Generally, mold or fungi on grapes is avoided. After the Turks invaded Hungary in the mid-17th century, Abbott Maté Szepsi attempted to salvage the decaying harvest of grapes for wine. If you’re producing any kind of standard wine, decay of the grapes isn’t desirable. The result was a sweet and complex wine.
Another accidental discovery of noble rot may have occurred in Germany in the late 18th century when a harvest at a Benedictine monastery was unintentionally delayed. Again this fungus formed on the grapes, the grapes were made into wine, and people raved about the results. However, neither the Austrians nor Germans can be credited with intentionally introducing Botrytis to grapes. The French Chateau d’Yquem may have been the first to induce the rot on purpose to make sweet wine.
Noble rot grows best in slightly humid climates.
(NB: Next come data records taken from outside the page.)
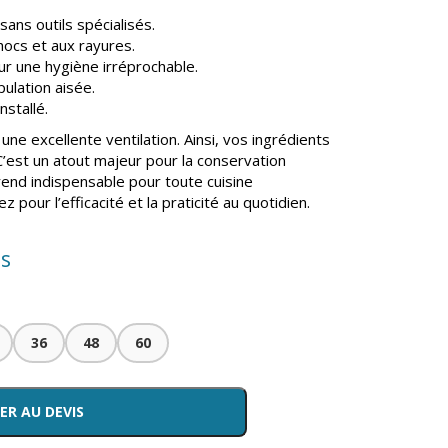
ns outils spécialisés.
hocs et aux rayures.
ur une hygiène irréprochable.
ulation aisée.
nstallé.
ne excellente ventilation. Ainsi, vos ingrédients
C’est un atout majeur pour la conservation
 rend indispensable pour toute cuisine
pour l’efficacité et la praticité au quotidien.
is
36
48
60
ER AU DEVIS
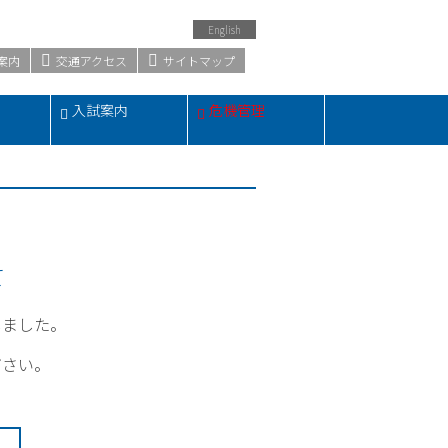
English
案内
交通アクセス
サイトマップ
・
入試案内
危機管理
て
しました。
ださい。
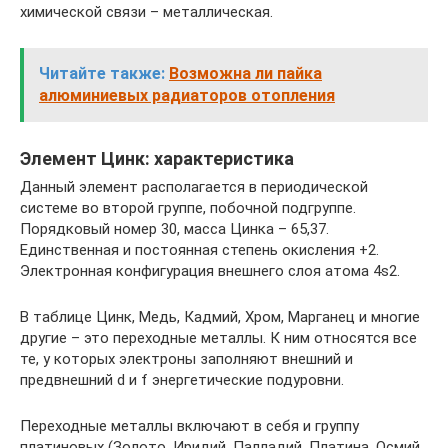
химической связи – металлическая.
Читайте также:
Возможна ли пайка
алюминиевых радиаторов отопления
Элемент Цинк: характеристика
Данный элемент располагается в периодической
системе во второй группе, побочной подгруппе.
Порядковый номер 30, масса Цинка – 65,37.
Единственная и постоянная степень окисления +2.
Электронная конфигурация внешнего слоя атома 4s2.
В таблице Цинк, Медь, Кадмий, Хром, Марганец и многие
другие – это переходные металлы. К ним относятся все
те, у которых электроны заполняют внешний и
предвнешний d и f энергетические подуровни.
Переходные металлы включают в себя и группу
платиновых (Золото, Иридий, Палладий, Платина, Осмий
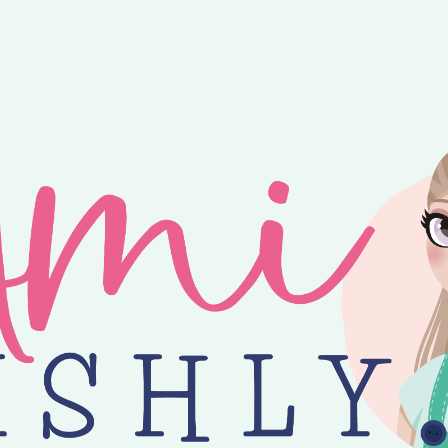
ntvang je 25% korting op alle losse Amilishly patronen bij een minimal
jne zomer! 😎 Bestellingen worden verzonden op maandag, woensdag en v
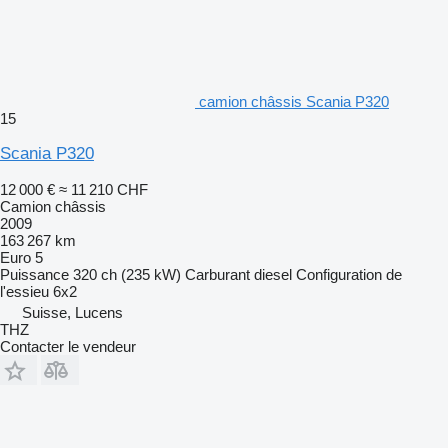
camion châssis Scania P320
15
Scania P320
12 000 €
≈ 11 210 CHF
Camion châssis
2009
163 267 km
Euro 5
Puissance
320 ch (235 kW)
Carburant
diesel
Configuration de
l'essieu
6x2
Suisse, Lucens
THZ
Contacter le vendeur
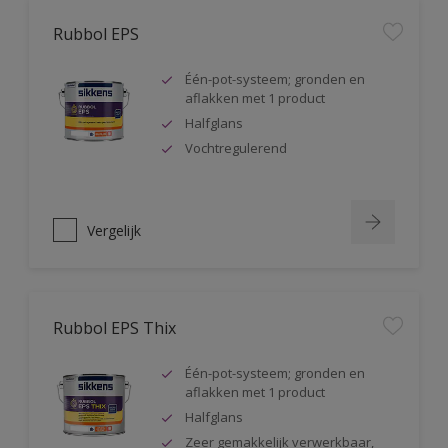
Rubbol EPS
Één-pot-systeem; gronden en
aflakken met 1 product
Halfglans
Vochtregulerend
Vergelijk
Rubbol EPS Thix
Één-pot-systeem; gronden en
aflakken met 1 product
Halfglans
Zeer gemakkelijk verwerkbaar,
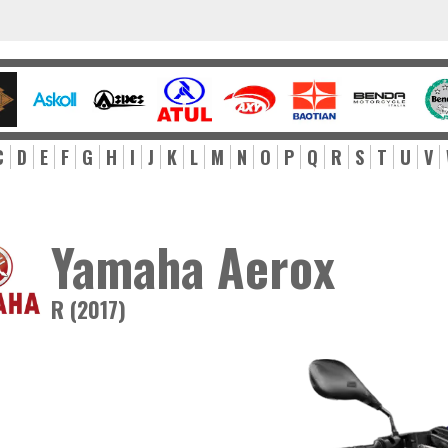
C
D
E
F
G
H
I
J
K
L
M
N
O
P
Q
R
S
T
U
V
Yamaha Aerox
R (2017)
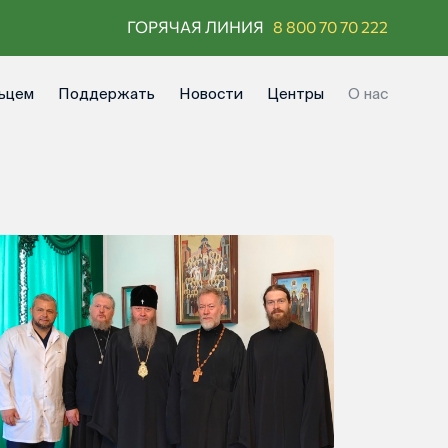
ГОРЯЧАЯ ЛИНИЯ
8 800 70 70 222
ьцем
Поддержать
Новости
Центры
О нас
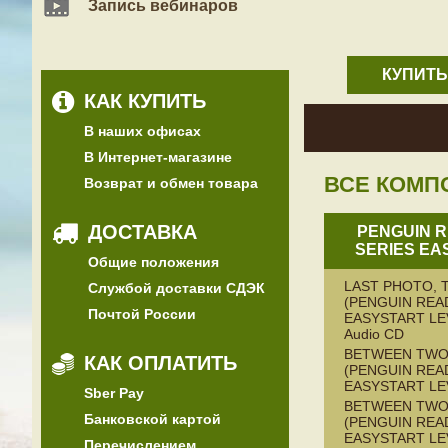
Запись вебинаров
КУПИТЬ
КАК КУПИТЬ
В наших офисах
В Интернет-магазине
ВСЕ КОМП
Возврат и обмен товара
ДОСТАВКА
PENGUIN 
SERIES EA
Общие положения
LAST PHOTO, 
Службой доставки СДЭК
(PENGUIN REA
Почтой России
EASYSTART LEV
Audio CD
BETWEEN TWO
КАК ОПЛАТИТЬ
(PENGUIN REA
EASYSTART LE
Sber Pay
BETWEEN TW
Банковской картой
(PENGUIN REA
EASYSTART LEV
Перечислением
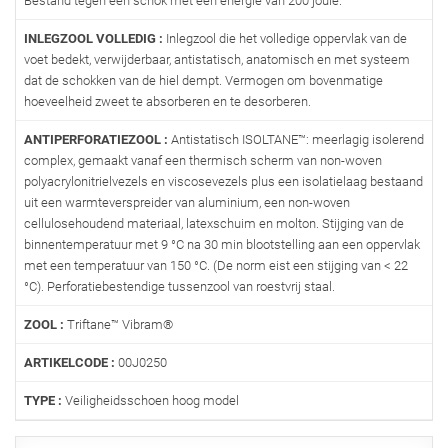
Bestand tegen een schok met een energie van 200 joule.
INLEGZOOL VOLLEDIG :
Inlegzool die het volledige oppervlak van de
voet bedekt, verwijderbaar, antistatisch, anatomisch en met systeem
dat de schokken van de hiel dempt. Vermogen om bovenmatige
hoeveelheid zweet te absorberen en te desorberen.
ANTIPERFORATIEZOOL :
Antistatisch ISOLTANE™: meerlagig isolerend
complex, gemaakt vanaf een thermisch scherm van non-woven
polyacrylonitrielvezels en viscosevezels plus een isolatielaag bestaand
uit een warmteverspreider van aluminium, een non-woven
cellulosehoudend materiaal, latexschuim en molton. Stijging van de
binnentemperatuur met 9 °C na 30 min blootstelling aan een oppervlak
met een temperatuur van 150 °C. (De norm eist een stijging van < 22
°C). Perforatiebestendige tussenzool van roestvrij staal.
ZOOL :
Triftane™ Vibram®
ARTIKELCODE :
00J0250
TYPE :
Veiligheidsschoen hoog model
Grapes grown for the purpose of dessert wine may be strategically planted near rivers or lakes, or in any location where cold, foggy mornings give way to sunny afternoons. Once botrytis begins to grow on grapes, heat is needed to dry the grapes so that they are protected from inward decay.
Since the grapes are both rotted on the outside and dried, considerable effort is needed to produce enough juice to bottle. This explains the reason for the price on some Botrytis rotted wines like Sauternes. You can expect to pay over $100 US Dollars (USD) for some of the finest Sauternes in the world because the wine can be incredibly expensive to produce. Grapes may need to be pressed many times, and the wine may need to be stored longer to produce fermentation, because the sugar content of the juice tends to mean that yeast added to wine to create “alcohol” won’t work as well. Less expensive Sauternes and Rieslings may achieve the fermentation process more quickly by heating the wine and destroying some of the Botrytis.
Some wines bottled as late harvest wines also seek to use noble rot to their advantage. The German gewürztraminer grapes have become famous in the US — especially in Northern California at the Navarro Winery in Philo — for a noble rot late harvest wine that has notes of berry, honey, and peach. Other late harvest wines don’t depend on Botrytis, but merely the overly ripened grapes to produce sweet wine.
As much as wineries may seek to induce noble rot conditions on some grapes, they are just as eager to avoid it on others. In misty or foggy conditions grapes may be sprayed with anti-fungal sprays to avoid Botrytis development. Late rainy seasons can mean multiple sprayings to avoid destroying a grape harvest intended for standard wines.